One more thing–the world is going to end. There’s a planet on a collision course with earth. We know this from the opening images accompanied by lots of somber music (I wonder if von Trier and Terrance Mallick swap ideas and tunes). The planet is called Melancholia and all the heavy-duty scientists, Jack assures Claire say it’s going to pass us by. Right. In the meantime, Justine goes from bad to worse and Claire decides she needs a sister’s care. This was the only time the movie connected for me. Depression is a serious, painful, often disabling illness and Dunst conveys this in her performance. Because she is virtually catatonic, I kept wondering why she wasn’t in a hospital and why Claire would expose her small son to Dunst’s unstable behavior.

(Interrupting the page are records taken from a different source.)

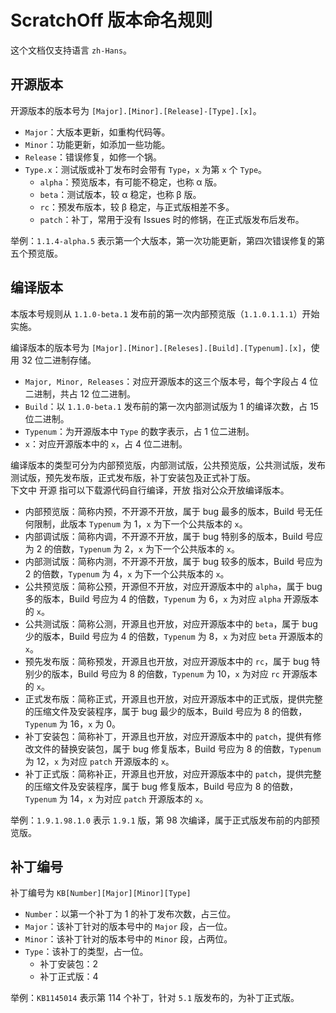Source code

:# ScratchOff 版本命名规则

这个文档仅支持语言 `zh-Hans`。

## 开源版本

开源版本的版本号为 `[Major].[Minor].[Release]-[Type].[x]`。

- `Major`：大版本更新，如重构代码等。
- `Minor`：功能更新，如添加一些功能。
- `Release`：错误修复，如修一个锅。
- `Type.x`：测试版或补丁发布时会带有 `Type`，`x` 为第 `x` 个 `Type`。
  - `alpha`：预览版本，有可能不稳定，也称 α 版。
  - `beta`：测试版本，较 α 稳定，也称 β 版。
  - `rc`：预发布版本，较 β 稳定，与正式版相差不多。
  - `patch`：补丁，常用于没有 Issues 时的修锅，在正式版发布后发布。

举例：`1.1.4-alpha.5` 表示第一个大版本，第一次功能更新，第四次错误修复的第五个预览版。

## 编译版本

本版本号规则从 `1.1.0-beta.1` 发布前的第一次内部预览版（`1.1.0.1.1.1`）开始实施。

编译版本的版本号为 `[Major].[Minor].[Releses].[Build].[Typenum].[x]`，使用 32 位二进制存储。

- `Major, Minor, Releases`：对应开源版本的这三个版本号，每个字段占 4 位二进制，共占 12 位二进制。
- `Build`：以 `1.1.0-beta.1` 发布前的第一次内部测试版为 1 的编译次数，占 15 位二进制。
- `Typenum`：为开源版本中 `Type` 的数字表示，占 1 位二进制。
- `x`：对应开源版本中的 `x`，占 4 位二进制。

编译版本的类型可分为内部预览版，内部测试版，公共预览版，公共测试版，发布测试版，预先发布版，正式发布版，补丁安装包及正式补丁版。  
下文中 开源 指可以下载源代码自行编译，开放 指对公众开放编译版本。

- 内部预览版：简称内预，不开源不开放，属于 bug 最多的版本，Build 号无任何限制，此版本 `Typenum` 为 1，`x` 为下一个公共版本的 `x`。
- 内部调试版：简称内调，不开源不开放，属于 bug 特别多的版本，Build 号应为 2 的倍数，`Typenum` 为 2，`x` 为下一个公共版本的 `x`。
- 内部测试版：简称内测，不开源不开放，属于 bug 较多的版本，Build 号应为 2 的倍数，`Typenum` 为 4，`x` 为下一个公共版本的 `x`。
- 公共预览版：简称公预，开源但不开放，对应开源版本中的 `alpha`，属于 bug 多的版本，Build 号应为 4 的倍数，`Typenum` 为 6，`x` 为对应 `alpha` 开源版本的 `x`。
- 公共测试版：简称公测，开源且也开放，对应开源版本中的 `beta`，属于 bug 少的版本，Build 号应为 4 的倍数，`Typenum` 为 8，`x` 为对应 `beta` 开源版本的 `x`。
- 预先发布版：简称预发，开源且也开放，对应开源版本中的 `rc`，属于 bug 特别少的版本，Build 号应为 8 的倍数，`Typenum` 为 10，`x` 为对应 `rc` 开源版本的 `x`。
- 正式发布版：简称正式，开源且也开放，对应开源版本中的正式版，提供完整的压缩文件及安装程序，属于 bug 最少的版本，Build 号应为 8 的倍数，`Typenum` 为 16，`x` 为 0。
- 补丁安装包：简称补丁，开源且也开放，对应开源版本中的 `patch`，提供有修改文件的替换安装包，属于 bug 修复版本，Build 号应为 8 的倍数，`Typenum` 为 12，`x` 为对应 `patch` 开源版本的 `x`。
- 补丁正式版：简称补正，开源且也开放，对应开源版本中的 `patch`，提供完整的压缩文件及安装程序，属于 bug 修复版本，Build 号应为 8 的倍数，`Typenum` 为 14，`x` 为对应 `patch` 开源版本的 `x`。

举例：`1.9.1.98.1.0` 表示 `1.9.1` 版，第 98 次编译，属于正式版发布前的内部预览版。

## 补丁编号

补丁编号为 `KB[Number][Major][Minor][Type]`

- `Number`：以第一个补丁为 1 的补丁发布次数，占三位。
- `Major`：该补丁针对的版本号中的 `Major` 段，占一位。
- `Minor`：该补丁针对的版本号中的 `Minor` 段，占两位。
- `Type`：该补丁的类型，占一位。
  - 补丁安装包：2
  - 补丁正式版：4

举例：`KB1145014` 表示第 114 个补丁，针对 `5.1` 版发布的，为补丁正式版。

As it dawns on Claire that Jack is wrong and Melancholia is going to collide with the earth, Justine gets better. Misery loves company, I guess. Justine tells Claire that she’s known all along the world was going to end because she “knows things” like how many beans there were in the “guess how many beans in the jar” game that was a party game at the wedding from hell. Life as a concept is bad according to Justine; when comes to life in the universe–we on earth are all there is and the universe is going to correct its mistake. Despite the theatricality of the ending, I wasn’t moved. I’m sure a lot of people were–mostly critics from what I’ve read. Regardless, this film wasn’t my cup of tea. When it comes to deep thought, I like to down it with a spoon full of sugar. Melancholia, deeply profound as some might find it was pure caster oil.